Records for the task: Begin

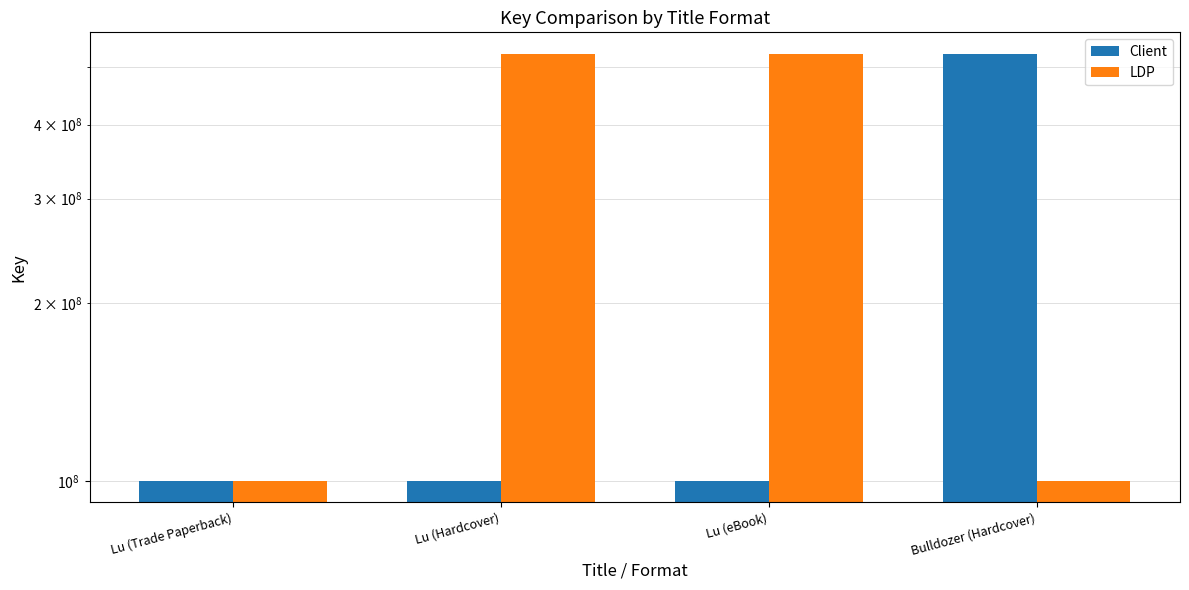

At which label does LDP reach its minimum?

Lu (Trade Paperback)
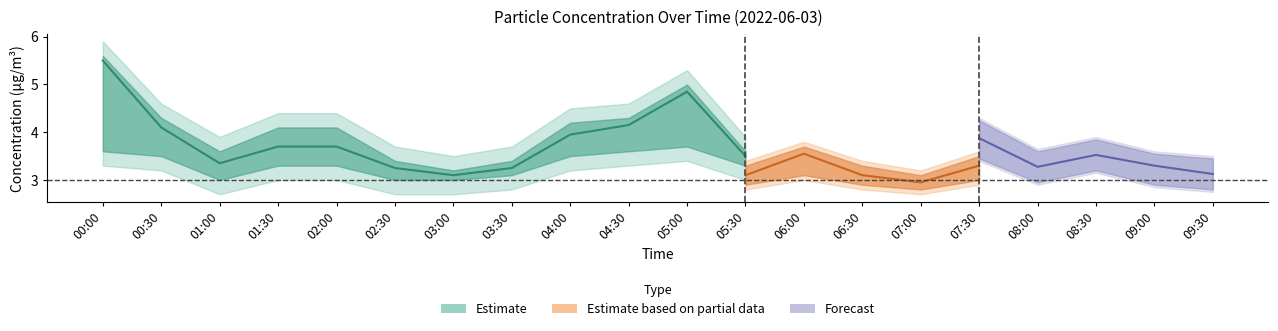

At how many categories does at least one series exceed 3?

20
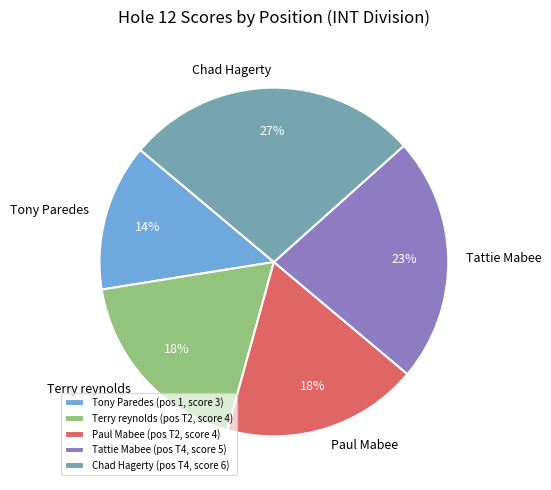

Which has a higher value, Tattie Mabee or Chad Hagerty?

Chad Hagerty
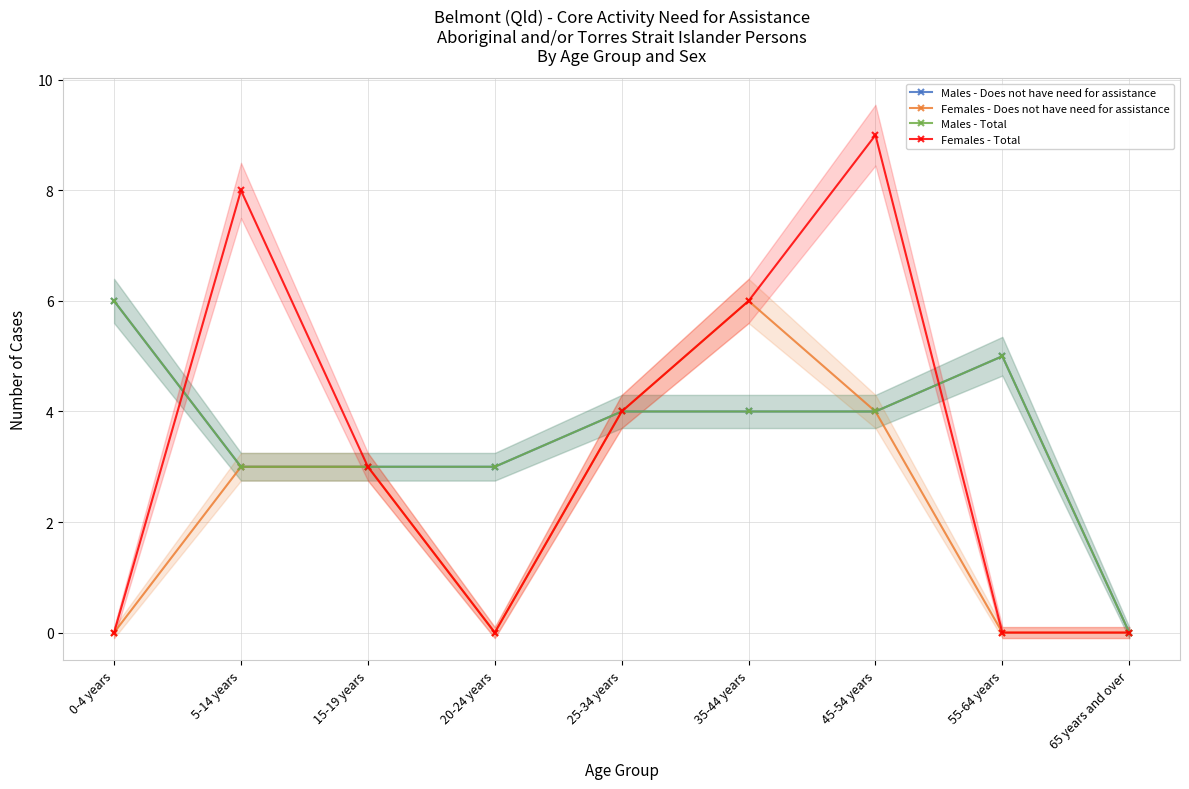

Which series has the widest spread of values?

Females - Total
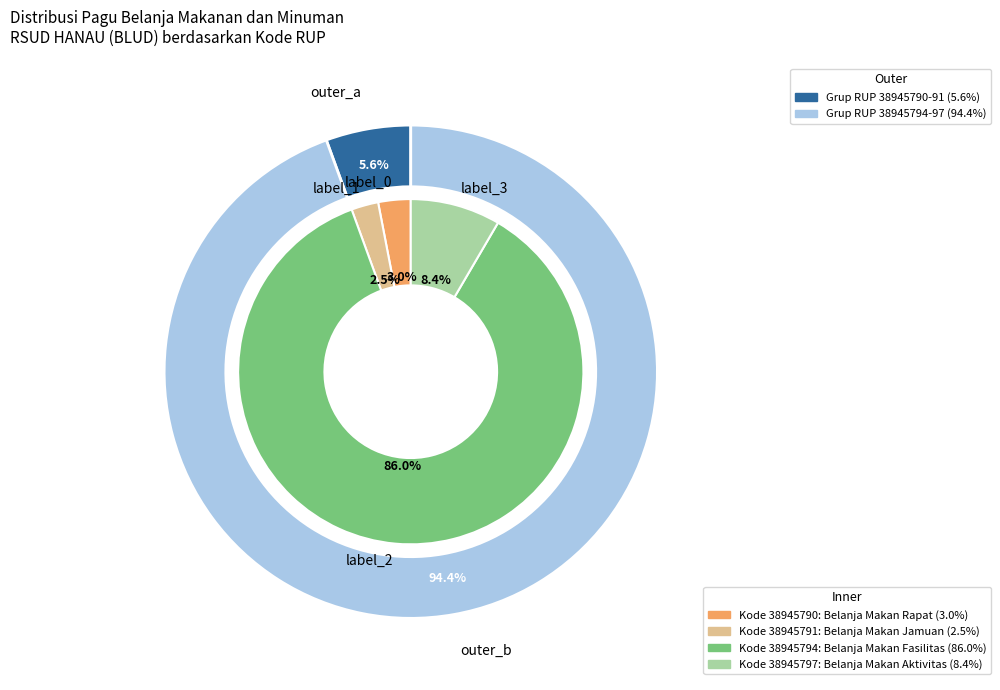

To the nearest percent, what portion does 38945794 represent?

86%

Records for the task: End

--- What the task requires ---
Write out the whole listing above line for line with no changes, and leave out the pictures.

--- Reply to the task ---
At which label does LDP reach its minimum?

Lu (Trade Paperback)

At how many categories does at least one series exceed 3?

20

Which has a higher value, Tattie Mabee or Chad Hagerty?

Chad Hagerty

Which series has the widest spread of values?

Females - Total

To the nearest percent, what portion does 38945794 represent?

86%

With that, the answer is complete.